Publication year - 2015
Publication title -
journal of medical virology
Language(s) - English
Resource type - Journals
SCImago Journal Rank - 0.782
H-Index - 121
eISSN - 1096-9071
pISSN - 0146-6615
DOI - 10.1002/jmv.24089
Subject(s) - viremia , medicine , immunology , antibody , hepatitis c virus , subclinical infection , virology , viral load , titer , hepatitis c , hepacivirus , peripheral blood mononuclear cell , virus , biology , in vitro , biochemistry
Hepatitis C (HCV) treatment for patients coinfected with human immunodeficiency virus (HIV) and HCV is associated with modest rates of sustained virologic response (SVR) and an increased rate of relapse when compared to HCV monoinfected patients. As patients who attain SVR and patients who relapse are clinically indistinguishable during treatment, where both groups have fully suppressed HCV viral load, it has not been possible to identify in advance those who will relapse. Biomarkers that may distinguish patients with differential treatment response may be clinically useful and provide insight into mechanisms of relapse.
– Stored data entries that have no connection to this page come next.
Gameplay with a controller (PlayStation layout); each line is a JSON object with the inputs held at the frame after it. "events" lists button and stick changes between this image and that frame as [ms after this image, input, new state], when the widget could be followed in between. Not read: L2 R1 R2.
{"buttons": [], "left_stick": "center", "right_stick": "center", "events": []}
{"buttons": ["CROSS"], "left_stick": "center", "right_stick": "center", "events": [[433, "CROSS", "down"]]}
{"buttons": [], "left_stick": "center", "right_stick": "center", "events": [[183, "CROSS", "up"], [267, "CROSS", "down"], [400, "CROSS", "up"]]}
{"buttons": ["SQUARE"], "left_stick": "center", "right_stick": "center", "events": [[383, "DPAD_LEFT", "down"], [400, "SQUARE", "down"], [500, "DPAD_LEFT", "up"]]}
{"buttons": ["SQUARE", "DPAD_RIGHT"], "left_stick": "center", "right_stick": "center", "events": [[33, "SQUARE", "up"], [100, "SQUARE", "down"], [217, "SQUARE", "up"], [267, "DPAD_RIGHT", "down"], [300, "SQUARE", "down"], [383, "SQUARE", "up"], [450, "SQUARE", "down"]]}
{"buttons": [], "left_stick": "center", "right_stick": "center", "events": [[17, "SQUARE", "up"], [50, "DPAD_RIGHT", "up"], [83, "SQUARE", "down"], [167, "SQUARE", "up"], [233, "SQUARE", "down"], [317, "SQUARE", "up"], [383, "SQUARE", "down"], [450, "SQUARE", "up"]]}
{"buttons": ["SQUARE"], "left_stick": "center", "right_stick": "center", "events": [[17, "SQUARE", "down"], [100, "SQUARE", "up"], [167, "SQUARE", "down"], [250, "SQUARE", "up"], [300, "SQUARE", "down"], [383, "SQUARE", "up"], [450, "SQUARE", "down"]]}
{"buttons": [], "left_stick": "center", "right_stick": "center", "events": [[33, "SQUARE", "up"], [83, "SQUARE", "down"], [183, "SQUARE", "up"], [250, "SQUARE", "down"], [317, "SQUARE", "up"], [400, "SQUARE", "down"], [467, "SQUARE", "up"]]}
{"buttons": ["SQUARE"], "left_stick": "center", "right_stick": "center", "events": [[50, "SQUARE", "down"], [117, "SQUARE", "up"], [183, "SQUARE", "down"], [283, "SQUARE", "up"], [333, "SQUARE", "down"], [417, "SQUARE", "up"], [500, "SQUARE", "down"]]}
In this retrospective study, serum and PBMCs were obtained from 41 HIV/HCV co‐infected patients and 17 healthy volunteers. Changes in antibody titers to various regions of the HCV proteome during treatment for HCV were determined using a novel luciferase immunoprecipitation assay. Changes in B‐cell subtypes in patients with differential treatment response as well as healthy volunteers were compared. This study demonstrates that elevated anti‐HCV core antibody titers persisted during HCV treatment in patients who relapsed when compared to those who attained SVR. Furthermore, characterization of B cells in patients who relapsed demonstrated an abnormal B‐cell phenotype distribution characterized by elevated frequencies of exhausted B cells among relapsers at baseline, which persisted despite suppression of HCV viremia at 24 weeks, along with increased frequencies of plasmablasts. These data suggest that anti‐HCV specific B cells may be responding to ongoing subclinical HCV replication in patients who will relapse. J. Med. Virol. 87:544–552, 2015 . © 2015 Wiley Periodicals, Inc.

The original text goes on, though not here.